Local activists, leaders, and experts are best positioned to challenge the harmful social and gender norms within their communities that contribute to HIV transmission, gender-based violence (GBV), and other poor health outcomes.
This brief discusses the experience of the CHAMPION Project in Tanzania, which trained and supported community partners in 14 urban districts in 10 regions of Tanzania to plan and implement gender transformative HIV and gender-based violence (GBV) prevention activities in their communities. The project used community-level ‘champions’ to lead local actions to raise awareness about HIV and GBV, champion equitable gender norms to promote long term behaviour and social change related to sexual and reproductive health (SRH), and encourage community members to test for HIV. These community champions were found to be critical allies within Tanzania’s HIV prevention efforts, a “promising approach to engendering social change and improving sexual and reproductive health outcomes.” This brief forms part of a series of CHAMPION briefs to highlight some of the project’s achievements.

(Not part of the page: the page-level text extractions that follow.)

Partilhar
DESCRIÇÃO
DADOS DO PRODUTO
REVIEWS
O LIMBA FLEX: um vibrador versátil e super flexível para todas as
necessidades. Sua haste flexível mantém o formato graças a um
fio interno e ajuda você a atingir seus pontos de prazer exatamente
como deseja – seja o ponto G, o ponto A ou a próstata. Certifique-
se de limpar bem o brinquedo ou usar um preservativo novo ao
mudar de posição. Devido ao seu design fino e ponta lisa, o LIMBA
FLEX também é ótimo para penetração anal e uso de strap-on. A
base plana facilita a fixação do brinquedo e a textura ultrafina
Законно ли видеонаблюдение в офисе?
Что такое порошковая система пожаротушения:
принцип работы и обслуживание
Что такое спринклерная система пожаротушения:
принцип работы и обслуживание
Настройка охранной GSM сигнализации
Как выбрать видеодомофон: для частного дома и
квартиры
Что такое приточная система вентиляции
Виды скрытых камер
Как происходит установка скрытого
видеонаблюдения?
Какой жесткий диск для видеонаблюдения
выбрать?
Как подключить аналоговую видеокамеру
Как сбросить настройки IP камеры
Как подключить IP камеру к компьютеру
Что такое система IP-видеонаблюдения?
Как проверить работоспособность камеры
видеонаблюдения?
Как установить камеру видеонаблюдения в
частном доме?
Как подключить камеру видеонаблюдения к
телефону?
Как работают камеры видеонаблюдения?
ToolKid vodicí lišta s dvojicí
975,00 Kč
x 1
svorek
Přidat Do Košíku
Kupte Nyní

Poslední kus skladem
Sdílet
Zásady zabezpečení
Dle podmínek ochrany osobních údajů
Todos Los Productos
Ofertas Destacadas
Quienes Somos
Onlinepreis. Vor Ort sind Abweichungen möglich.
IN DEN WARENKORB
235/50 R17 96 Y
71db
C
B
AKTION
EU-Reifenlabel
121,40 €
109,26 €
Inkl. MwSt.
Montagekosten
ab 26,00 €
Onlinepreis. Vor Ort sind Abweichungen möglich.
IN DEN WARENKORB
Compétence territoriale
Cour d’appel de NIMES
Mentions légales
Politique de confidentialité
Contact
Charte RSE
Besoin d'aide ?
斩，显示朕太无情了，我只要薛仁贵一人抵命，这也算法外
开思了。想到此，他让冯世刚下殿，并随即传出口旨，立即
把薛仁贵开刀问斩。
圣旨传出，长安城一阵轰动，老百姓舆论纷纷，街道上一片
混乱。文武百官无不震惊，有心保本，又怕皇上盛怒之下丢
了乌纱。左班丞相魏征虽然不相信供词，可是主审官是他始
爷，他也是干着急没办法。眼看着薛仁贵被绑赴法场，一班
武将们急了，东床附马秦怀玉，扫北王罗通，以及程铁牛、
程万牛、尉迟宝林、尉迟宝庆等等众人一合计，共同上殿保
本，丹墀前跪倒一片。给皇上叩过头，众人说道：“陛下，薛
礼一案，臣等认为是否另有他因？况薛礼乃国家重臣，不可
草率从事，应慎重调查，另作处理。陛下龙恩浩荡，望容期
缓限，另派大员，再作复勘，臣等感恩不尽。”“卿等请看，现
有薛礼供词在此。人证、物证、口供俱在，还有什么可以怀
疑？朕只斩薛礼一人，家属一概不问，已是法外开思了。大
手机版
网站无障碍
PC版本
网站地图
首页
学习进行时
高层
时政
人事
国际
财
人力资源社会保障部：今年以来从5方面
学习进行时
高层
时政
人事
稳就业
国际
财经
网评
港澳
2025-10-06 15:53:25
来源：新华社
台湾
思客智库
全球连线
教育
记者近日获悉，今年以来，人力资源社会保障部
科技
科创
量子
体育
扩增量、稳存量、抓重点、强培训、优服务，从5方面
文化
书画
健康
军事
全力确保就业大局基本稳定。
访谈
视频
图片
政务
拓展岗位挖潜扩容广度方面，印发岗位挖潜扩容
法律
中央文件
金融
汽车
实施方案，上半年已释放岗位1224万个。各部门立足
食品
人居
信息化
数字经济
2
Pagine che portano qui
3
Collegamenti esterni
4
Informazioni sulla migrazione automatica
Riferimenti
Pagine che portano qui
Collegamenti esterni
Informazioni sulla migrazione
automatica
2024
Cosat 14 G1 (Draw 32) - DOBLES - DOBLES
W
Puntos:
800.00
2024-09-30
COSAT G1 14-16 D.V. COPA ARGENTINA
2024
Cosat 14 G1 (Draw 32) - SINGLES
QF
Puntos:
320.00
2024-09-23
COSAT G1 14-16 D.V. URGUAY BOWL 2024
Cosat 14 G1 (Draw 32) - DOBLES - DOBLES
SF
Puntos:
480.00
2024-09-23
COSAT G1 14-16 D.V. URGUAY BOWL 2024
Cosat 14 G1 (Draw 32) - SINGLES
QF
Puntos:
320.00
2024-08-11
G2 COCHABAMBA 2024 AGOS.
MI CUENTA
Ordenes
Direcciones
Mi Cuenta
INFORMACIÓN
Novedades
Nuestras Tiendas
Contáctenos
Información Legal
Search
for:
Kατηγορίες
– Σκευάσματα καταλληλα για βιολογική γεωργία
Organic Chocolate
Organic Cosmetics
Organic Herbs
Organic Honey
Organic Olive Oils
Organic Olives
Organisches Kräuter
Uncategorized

The brief discusses the importance of partnerships across various levels of intervention, including working with local partners to identify champions to serve as change agents; building partners’ capacity around in-depth understanding of gender norms; and building leadership, communication, and community mobilisation skills. These community-level partners “planned and led a variety of activities in their communities to create awareness, promote behaviour change, and stimulate community dialogue about gender norms, HIV, SRH, and GBV.” Their activities included community dialogues, discussions, video shows, street dialogues and theatre, health fairs, sporting events, and rallies, all of which are briefly explained in the publication.
Based on learning from the project, the brief outlines a number of recommendations:
- Go local: “…community interventions and related capacity building must be tailored to specific communities and to the partners who are working to lead social change. Efforts should be made to identify audio-visual materials that resonate with community members. The more ‘foreign’ the messenger, the less likely the message is to resonate.”
- Creativity matters: Messages should be “clever, catchy, persuasive, compelling, and tailored to the local context.” They should provoke discussion and reflection, rather than reiterate facts people already know.”
- Avoid the blame game: Positive approaches can best contribute to a more constructive dialogue about gender norms, why inequities exist, how they are harmful, why challenging them is important, and how they can be transformed.
- Programme holistically: Programmes should ensure that community capacity building and engagement is accompanied by the availability and accessibility of health services. “Service providers must also have the capacity, resources, and commodities available that are needed to provide the full range of client-centred services for HIV, RH, and GBV prevention and response.”